The full-scale certification tests are often preceded by small scale tests, to prove the concept of a BWTS, and tests of filter systems. By the end of 2012, 12 “proof of concept” tests and 12 filter performance tests had been conducted.
Between 2007 and 2012, 10 full scale land-based tests had been carried out for Final and Type Approval of which 8 have received Type Approval so far.
The complete Type Approval documents can be found on the websites of the respective authorities:
Till now we have worked according to the IMO G8 and G9 standards, but from 2013 onwards we are offering ballast water testing under the Environmental Technology Verification protocol (ETV Protocol) of the U.S. Environmental Protection Agency (USEPA) requirements as well.

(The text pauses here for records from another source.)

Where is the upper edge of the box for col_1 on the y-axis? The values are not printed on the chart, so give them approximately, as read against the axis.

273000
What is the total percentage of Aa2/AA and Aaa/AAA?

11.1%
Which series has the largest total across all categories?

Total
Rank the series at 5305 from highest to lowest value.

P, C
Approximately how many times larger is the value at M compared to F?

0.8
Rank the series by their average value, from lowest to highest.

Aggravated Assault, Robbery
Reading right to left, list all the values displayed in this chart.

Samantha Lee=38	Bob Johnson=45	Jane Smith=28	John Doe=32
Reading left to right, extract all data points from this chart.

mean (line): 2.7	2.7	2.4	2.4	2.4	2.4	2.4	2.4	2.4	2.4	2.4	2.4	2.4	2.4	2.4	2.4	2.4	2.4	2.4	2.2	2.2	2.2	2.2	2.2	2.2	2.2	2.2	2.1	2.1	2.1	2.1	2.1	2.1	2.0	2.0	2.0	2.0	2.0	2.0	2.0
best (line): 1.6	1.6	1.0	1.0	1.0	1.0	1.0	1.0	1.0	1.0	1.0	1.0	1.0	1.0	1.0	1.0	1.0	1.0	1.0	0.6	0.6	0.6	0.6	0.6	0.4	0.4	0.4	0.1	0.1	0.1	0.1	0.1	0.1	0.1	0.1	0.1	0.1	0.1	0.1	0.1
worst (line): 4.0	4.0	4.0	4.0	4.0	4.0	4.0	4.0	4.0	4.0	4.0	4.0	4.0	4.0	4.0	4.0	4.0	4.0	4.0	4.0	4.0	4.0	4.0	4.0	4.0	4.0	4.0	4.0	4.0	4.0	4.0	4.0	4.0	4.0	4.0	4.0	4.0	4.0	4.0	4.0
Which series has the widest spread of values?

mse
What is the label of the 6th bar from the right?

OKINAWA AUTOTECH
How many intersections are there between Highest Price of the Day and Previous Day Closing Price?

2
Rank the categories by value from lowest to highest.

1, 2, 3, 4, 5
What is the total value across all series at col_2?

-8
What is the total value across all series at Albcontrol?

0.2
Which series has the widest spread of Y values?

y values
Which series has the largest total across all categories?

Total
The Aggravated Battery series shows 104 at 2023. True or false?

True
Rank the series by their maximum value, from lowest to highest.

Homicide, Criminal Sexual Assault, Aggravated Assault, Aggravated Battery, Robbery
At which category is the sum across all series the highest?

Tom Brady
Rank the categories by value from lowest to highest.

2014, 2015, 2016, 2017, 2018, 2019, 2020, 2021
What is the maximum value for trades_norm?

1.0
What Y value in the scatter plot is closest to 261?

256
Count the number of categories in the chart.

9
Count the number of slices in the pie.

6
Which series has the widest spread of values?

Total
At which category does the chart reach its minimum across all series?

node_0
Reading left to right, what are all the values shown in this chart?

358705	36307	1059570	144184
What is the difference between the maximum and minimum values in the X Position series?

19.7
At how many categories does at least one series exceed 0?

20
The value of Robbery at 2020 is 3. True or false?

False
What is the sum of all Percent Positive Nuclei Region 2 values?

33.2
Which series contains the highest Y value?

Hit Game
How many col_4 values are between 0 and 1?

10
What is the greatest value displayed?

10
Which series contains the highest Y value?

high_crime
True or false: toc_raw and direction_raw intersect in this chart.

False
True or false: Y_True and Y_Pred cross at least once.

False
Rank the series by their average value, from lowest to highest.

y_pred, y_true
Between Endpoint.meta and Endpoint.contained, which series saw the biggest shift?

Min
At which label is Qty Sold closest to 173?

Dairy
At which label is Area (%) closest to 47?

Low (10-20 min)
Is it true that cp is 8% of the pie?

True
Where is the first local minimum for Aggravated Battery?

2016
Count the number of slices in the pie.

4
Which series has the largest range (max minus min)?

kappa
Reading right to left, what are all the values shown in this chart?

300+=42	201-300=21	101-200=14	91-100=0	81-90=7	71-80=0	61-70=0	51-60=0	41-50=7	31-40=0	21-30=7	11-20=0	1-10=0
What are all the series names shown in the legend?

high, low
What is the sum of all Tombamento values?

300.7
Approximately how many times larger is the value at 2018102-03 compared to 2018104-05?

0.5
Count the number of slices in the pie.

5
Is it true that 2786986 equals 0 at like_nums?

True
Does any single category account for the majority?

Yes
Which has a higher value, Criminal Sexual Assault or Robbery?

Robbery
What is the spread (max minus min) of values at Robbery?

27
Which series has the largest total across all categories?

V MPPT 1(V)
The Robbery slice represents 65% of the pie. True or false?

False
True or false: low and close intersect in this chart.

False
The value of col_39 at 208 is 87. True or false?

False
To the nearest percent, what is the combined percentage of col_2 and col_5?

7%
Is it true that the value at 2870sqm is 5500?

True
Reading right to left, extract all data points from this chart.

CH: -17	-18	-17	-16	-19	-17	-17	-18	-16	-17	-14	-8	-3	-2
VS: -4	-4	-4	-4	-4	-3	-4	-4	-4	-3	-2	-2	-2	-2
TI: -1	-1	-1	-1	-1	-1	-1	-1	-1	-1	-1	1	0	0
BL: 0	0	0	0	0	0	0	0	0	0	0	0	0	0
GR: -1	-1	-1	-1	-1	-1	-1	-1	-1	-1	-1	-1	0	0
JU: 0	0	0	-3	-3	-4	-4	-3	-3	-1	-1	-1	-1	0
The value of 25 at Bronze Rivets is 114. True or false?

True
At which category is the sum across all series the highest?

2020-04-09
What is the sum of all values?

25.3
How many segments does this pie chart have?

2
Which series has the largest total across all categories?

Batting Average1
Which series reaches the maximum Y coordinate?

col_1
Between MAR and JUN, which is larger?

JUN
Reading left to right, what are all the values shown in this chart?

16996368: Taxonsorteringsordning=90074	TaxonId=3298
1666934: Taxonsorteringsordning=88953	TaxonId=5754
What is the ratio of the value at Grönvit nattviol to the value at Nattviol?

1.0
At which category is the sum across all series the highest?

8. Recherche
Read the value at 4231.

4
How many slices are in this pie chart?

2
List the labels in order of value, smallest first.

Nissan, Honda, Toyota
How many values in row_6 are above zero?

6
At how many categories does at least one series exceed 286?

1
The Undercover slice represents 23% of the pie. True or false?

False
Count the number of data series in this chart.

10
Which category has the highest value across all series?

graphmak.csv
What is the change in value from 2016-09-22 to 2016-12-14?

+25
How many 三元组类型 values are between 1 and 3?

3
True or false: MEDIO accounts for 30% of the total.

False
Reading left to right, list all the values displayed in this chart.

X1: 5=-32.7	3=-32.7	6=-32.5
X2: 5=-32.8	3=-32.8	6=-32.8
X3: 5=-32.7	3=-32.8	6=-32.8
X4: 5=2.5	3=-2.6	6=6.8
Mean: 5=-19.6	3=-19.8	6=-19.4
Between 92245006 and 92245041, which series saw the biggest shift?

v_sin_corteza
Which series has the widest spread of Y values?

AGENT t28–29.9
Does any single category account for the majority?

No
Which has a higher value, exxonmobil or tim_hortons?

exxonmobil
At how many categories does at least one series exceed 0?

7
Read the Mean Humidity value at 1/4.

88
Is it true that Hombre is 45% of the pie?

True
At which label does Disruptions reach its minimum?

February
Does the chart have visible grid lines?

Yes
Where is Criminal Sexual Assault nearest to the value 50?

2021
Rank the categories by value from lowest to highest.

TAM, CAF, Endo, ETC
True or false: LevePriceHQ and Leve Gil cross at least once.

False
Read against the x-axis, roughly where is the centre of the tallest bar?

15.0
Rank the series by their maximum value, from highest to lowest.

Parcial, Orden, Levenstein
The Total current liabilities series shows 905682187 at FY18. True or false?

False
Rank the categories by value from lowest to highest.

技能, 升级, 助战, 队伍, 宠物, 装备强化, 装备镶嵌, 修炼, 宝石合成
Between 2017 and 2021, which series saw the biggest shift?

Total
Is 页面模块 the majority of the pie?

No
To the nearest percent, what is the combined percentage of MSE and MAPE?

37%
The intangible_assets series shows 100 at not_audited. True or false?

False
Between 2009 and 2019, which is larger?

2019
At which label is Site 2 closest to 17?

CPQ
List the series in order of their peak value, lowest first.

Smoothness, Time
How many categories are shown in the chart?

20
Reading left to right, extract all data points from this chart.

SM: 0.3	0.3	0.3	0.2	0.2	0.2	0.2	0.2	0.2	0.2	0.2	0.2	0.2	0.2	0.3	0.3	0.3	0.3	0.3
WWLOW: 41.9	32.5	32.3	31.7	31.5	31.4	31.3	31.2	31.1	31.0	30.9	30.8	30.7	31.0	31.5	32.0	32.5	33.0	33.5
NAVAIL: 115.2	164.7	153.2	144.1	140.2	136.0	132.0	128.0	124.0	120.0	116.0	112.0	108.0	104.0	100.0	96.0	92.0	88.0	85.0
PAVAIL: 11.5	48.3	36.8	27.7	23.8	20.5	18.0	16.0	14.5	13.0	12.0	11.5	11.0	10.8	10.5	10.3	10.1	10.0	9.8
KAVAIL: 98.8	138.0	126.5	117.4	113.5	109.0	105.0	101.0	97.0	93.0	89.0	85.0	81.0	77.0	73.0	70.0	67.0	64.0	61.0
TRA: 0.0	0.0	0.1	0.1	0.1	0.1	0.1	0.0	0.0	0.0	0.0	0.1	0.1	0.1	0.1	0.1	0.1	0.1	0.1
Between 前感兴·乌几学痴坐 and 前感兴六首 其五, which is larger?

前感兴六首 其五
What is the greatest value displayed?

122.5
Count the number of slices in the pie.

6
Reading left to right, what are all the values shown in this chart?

Besides testing complete ballast water treatment systems, NIOZ also tests filters for ballast water treatment. Different aspects in our filter test protocol are:
- Increasing loads of fluid mud are added to the intake water via a small pump to measure the maximum sediment load a filter is able to cope with. Our basic mud is resuspended natural sediment taken from the nearby ‘Mokbaai’, but different types of TSS can be fed into the system.
- Plankton organisms behave differently from mud particles, as they have other shapes and are easier to squeeze through the mesh of a filter. We check how the natural community of organisms is retained by different filters.
- Endurance test: See how a filter runs over a longer time period without any interference.
The ballast water test facility is situated at the NIOZ harbour adjacent to the Marsdiep, the tidal inlet between the North Sea and the Western Wadden Sea. The origin of the test water changes with the tide. During high tide we have access to higher salinity water, as relatively saline North Sea water (~30 g/L) enters the Wadden Sea. The relative contribution of fresh water increases during ebb tide and therefore, the intake during low tide will result in seawater of a lower salinity (~25 g/L). We can make 10% or 3 PSU adaptations to this by adding either potable water at low tide or adding a saturated brine solution from a tank-container around high tide.
The water at this location is characterized by a high biodiversity. In spring and summer the natural plankton assemblage generally contains sufficiently high numbers of organisms between 10 and 50 µm and organisms >50 µm for the tests of ballast water treatment systems under natural conditions.
For freshwater testing, water with a PSU <1 is brought by ship from nearby Lake IJssel to the NIOZ harbour. Using a plankton-friendly submersible pump, the test water is fed into the test facility’s piping system and the BWTS to be tested, in the same way as NIOZ harbour water. The low UV transmission range of this water presents an extra challenge to UV-based BWTS.
The test site consists of two quays, the Pelagia quay and the Navicula quay (named after the two NIOZ research vessels). Each quay is equipped with three tanks, each with a volume of 300 m³ which simulate the ballast water tanks of a ship necessary for official land based tests. Water can be pumped with a capacity up to 250 m³/h.
The NIOZ Ballast Water team currently consists of 16 people and is led by Dr Jan Boon (Management) and Dr Louis Peperzak (Research & Development). Two PhD students carry out their research projects on measurements done at the ballast water treatment facility or on complementary experiments and analyses. In addition, a number of master students are working in the ballast water research group.